The World After Covid-19

When a force is placed on a material, the material stretches or compresses in response to the force. We are all familiar with materials like rubber which stretch very easily. What happens when the stress is removed depends on how far the atoms have been moved. There are broadly two types of deformation:

Elastic deformation - When the stress is removed the material returns to the dimension it had before the load was applied. The deformation is reversible, non-permanent.

Plastic deformation - This occurs when a large stress is applied to a material. The stress is so large that when removed, the material does not spring back to its previous dimension. There is a permanent, irreversible deformation.

The coming days will see similarities to the Great Depression and the financial crisis of 2008 with it’s effect lasting longer than the 2008 crisis since this particular pandemic has far reaching effect than just the financial system. And we’ll see a permanent deformation but a more anti-fragile economy. We don’t know how bad it will get before it gets any better, but throughout our evolutionary stages, we know that we’ll survive this. In the following paragraphs, my goal is to elucidate the effects and aftermath of the pandemic in order for me to make sense of everything that’s happening.

Data excerpts =>
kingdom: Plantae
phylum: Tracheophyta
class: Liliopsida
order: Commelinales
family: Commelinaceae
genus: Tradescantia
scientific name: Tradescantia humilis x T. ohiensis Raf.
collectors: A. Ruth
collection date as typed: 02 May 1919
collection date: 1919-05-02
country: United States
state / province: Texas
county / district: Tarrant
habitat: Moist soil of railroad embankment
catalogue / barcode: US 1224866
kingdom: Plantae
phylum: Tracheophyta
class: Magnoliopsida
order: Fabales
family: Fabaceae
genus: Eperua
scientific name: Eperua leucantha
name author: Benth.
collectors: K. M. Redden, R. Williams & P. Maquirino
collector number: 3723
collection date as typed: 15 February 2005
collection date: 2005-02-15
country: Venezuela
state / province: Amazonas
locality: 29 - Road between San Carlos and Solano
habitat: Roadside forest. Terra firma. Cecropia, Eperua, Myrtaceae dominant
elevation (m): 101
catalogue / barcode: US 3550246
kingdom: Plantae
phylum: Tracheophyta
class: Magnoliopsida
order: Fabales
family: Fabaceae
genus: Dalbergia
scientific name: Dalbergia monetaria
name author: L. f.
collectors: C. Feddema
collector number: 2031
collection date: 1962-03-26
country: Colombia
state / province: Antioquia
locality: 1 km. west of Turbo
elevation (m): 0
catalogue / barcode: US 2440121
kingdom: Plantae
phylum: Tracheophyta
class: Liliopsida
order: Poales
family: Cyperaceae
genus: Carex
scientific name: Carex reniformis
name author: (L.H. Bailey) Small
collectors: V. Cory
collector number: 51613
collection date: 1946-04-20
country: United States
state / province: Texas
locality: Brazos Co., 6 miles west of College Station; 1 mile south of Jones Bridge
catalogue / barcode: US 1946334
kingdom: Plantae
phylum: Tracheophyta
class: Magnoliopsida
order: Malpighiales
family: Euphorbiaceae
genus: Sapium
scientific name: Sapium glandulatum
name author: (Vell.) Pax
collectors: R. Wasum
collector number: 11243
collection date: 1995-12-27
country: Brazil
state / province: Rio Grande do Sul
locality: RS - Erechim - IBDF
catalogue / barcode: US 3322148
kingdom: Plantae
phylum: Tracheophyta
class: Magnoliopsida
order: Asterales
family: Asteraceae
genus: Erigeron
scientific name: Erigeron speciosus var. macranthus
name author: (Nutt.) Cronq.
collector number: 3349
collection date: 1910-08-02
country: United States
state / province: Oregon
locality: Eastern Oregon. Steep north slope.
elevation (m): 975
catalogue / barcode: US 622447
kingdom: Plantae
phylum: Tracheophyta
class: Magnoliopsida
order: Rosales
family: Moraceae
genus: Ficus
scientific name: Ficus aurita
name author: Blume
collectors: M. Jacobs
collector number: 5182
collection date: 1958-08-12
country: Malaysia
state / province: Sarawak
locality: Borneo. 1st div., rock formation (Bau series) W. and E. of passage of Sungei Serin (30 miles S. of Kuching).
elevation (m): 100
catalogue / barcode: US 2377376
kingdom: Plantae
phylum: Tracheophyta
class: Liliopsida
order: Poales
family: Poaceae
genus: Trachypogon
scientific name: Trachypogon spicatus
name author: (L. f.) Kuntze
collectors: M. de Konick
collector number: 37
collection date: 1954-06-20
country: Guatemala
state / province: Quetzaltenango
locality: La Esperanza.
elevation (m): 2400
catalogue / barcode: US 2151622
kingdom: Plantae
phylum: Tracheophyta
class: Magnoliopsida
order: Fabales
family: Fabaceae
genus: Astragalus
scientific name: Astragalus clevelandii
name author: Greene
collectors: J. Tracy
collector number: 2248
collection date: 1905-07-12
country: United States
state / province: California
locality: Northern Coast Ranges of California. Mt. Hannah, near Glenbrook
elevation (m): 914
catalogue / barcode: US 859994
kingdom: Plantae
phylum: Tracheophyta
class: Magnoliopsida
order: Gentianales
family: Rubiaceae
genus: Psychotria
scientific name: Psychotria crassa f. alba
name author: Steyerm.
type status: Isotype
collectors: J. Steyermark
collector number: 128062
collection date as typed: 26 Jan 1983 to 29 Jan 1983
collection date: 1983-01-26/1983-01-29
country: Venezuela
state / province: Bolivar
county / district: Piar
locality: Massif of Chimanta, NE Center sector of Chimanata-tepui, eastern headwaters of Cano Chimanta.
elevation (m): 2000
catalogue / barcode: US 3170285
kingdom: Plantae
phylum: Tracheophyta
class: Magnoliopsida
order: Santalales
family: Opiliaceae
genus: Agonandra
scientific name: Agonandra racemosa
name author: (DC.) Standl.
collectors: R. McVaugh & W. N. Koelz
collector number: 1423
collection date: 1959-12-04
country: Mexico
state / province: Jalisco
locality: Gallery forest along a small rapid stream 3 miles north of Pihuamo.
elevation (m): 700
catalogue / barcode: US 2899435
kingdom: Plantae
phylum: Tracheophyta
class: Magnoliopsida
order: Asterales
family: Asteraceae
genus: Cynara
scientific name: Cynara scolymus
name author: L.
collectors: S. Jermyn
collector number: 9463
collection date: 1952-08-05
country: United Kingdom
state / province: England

Your assignment => Return the full excerpt on the world after Covid-19, word for word. The material comes from a different source than the excerpt.

Answer space =>
The World After Covid-19

When a force is placed on a material, the material stretches or compresses in response to the force. We are all familiar with materials like rubber which stretch very easily. What happens when the stress is removed depends on how far the atoms have been moved. There are broadly two types of deformation:

Elastic deformation - When the stress is removed the material returns to the dimension it had before the load was applied. The deformation is reversible, non-permanent.

Plastic deformation - This occurs when a large stress is applied to a material. The stress is so large that when removed, the material does not spring back to its previous dimension. There is a permanent, irreversible deformation.

The coming days will see similarities to the Great Depression and the financial crisis of 2008 with it’s effect lasting longer than the 2008 crisis since this particular pandemic has far reaching effect than just the financial system. And we’ll see a permanent deformation but a more anti-fragile economy. We don’t know how bad it will get before it gets any better, but throughout our evolutionary stages, we know that we’ll survive this. In the following paragraphs, my goal is to elucidate the effects and aftermath of the pandemic in order for me to make sense of everything that’s happening.